Saturday, June 4, 2022

Homemakers

Homemakers.  That's what stay-at-home moms were called when my mom was a young mother.  It's a term that I think should make a comeback.  

I don't like the term "stay-at-home" mom.  It's supposed to mean that mom does not work outside the home for pay.  I find it interesting how so many people seem to believe that if you prioritize your parenthood over a career that means you don't have any sort of life or outside interests or even socialization with anyone but your kids.   They think it means you have no skills either. 

That's why I think "homemaking" needs to make a comeback.  What is a homemaker?  A homemaker is one who makes a home.  What does it take to make a home? It takes a myriad of skills.

As a homemaker, you are basically the CEO  of your household.  You manage the schedules.  You plan, and often cook, the meals.  You care for sick children (and husbands--let's be real here).  You play the part of chauffeur, teacher, nurse, maid, coach, cook, librarian, personal shopper, commanding officer, and so much more.  

But let's apply this to mothers in general.  It really doesn't seem to matter whether you do this as your full-time gig and nothing else on the side or you have another career.  It takes skills to manage a household.  You can work forty hours a week and be a homemaker.  You can volunteer untold hours with any organization and still be a homemaker.  You can work mornings, nights, part-time, from home, and still be a homemaker.  

Let's stop pitting mothers against each other.  Some mothers want to have an established career because it gives them more of a sense of purpose.  Other mothers prefer to focus solely on their family and children because that's where they derive their purpose.  Others have to bring home a paycheck just to pay the bills.  Others have financial woes but believe that being a mother first is so important that they choose to struggle financially instead.  

Nobody is wrong here.  Homemaking skills are skills that any mother, whether she is gone from the house fifty hours a week or home twenty-four seven can develop.  

Let's bring back homemaking and appreciate all hard-working mothers who are doing everything they can to raise their children right to the best of their ability.

Thursday, May 26, 2022

A Letter to My Child's Teacher on the Last Day of School

Dear Teacher,

Every weekday for the past nine months, you have been a central figure in the life of my child.  When the school year started, my child was so excited to meet the teacher.  Then they met you and you became their world.  They would come home and tell me things like, "My teachers says..." or come to ask me a question and say, "Mrs....oh, I mean Mom."  I know my child did that to you too, calling you Mom because it happened to me a lot when I was a teacher.

I am their mother.  I am their home.  I care for their basic needs of food, clothing, shelter, love, and other needs and wants.  But you are also a key component in their development.  They are with you for more than a thousand hours of their year.  
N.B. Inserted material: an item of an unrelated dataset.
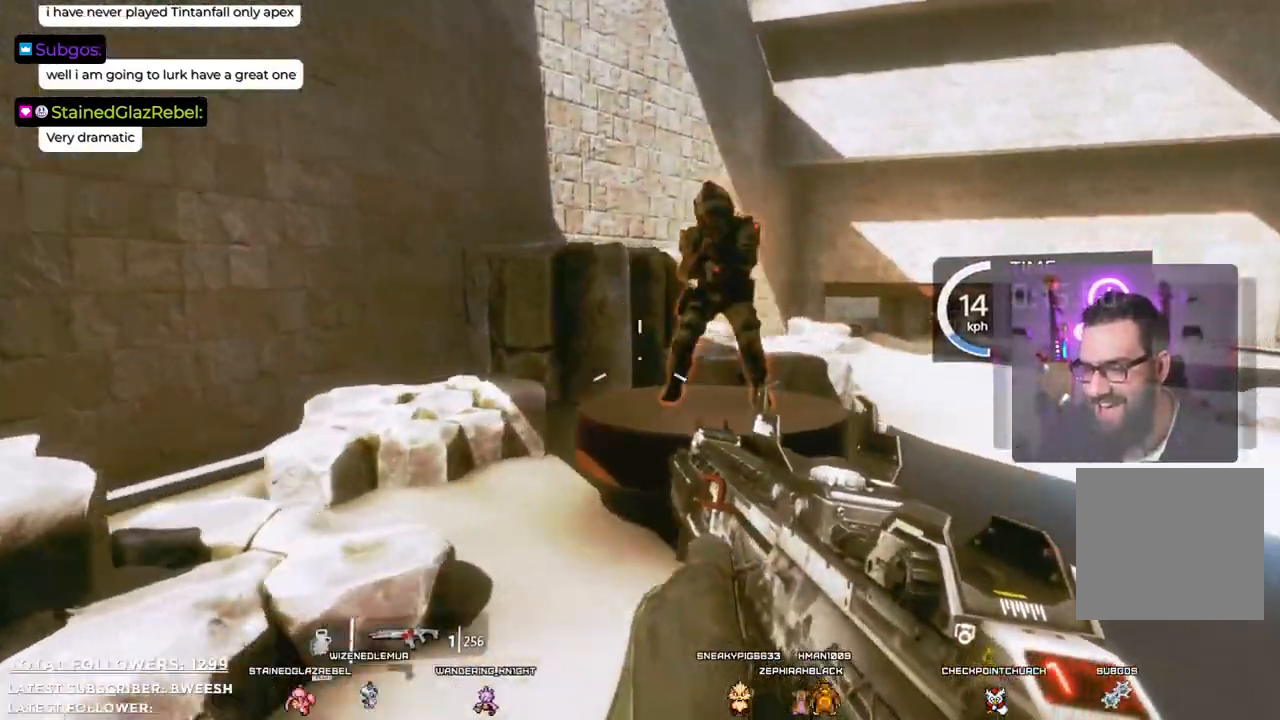
{"buttons": [], "left_stick": "up-right", "right_stick": "center", "events": [[284, "R2", "down"], [484, "R2", "up"]]}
I am so glad they got you as their teacher.  Every year I worry that their teacher won't be the right fit for them.  I know that most teachers and most kids can manage fine and everything will work out, with a few bumps here and there, but I also know that sometimes, the teacher and the child do not match.  Personalities clash and it makes for a hard, long school year.  More than one of my children have had such a teacher, but we teach them to persevere and get through it and hopefully they learn about getting along with others along the way.  I'm glad that this year, they had the right fit.  

Now, as the school year comes to an end, I reflect on how much they've grown and how you've been a part of that, and I become a little sad.  I realize what a great experience the year has been for them and I'm sad that it's over.  I'm sad that you are no longer their teacher.  I realize that through the year, I have developed a relationship of trust with you and a little part of me grieves at the thought that it is over.  I want you to know all that you have done to help my child progress has been wonderful.  I will miss you as my child's teacher.

Every year at the end, I find myself sad for these reasons.  I wish you the best, I truly do.  I always feel even more sad if I learn of your retirement from teaching, or that you are moving to another school.  But I also understand that you must do what is right for you.  

Thank you for being my child's teacher.  Thank you for the work you have done and will do.  I don't think a personalized cup for teacher appreciation week is enough to let you know of my appreciation.  I'm not a great gift-giver and can't ever think of anything that would really express that gratitude.  So I write this heartfelt letter instead for you to know what you have meant to my family this year.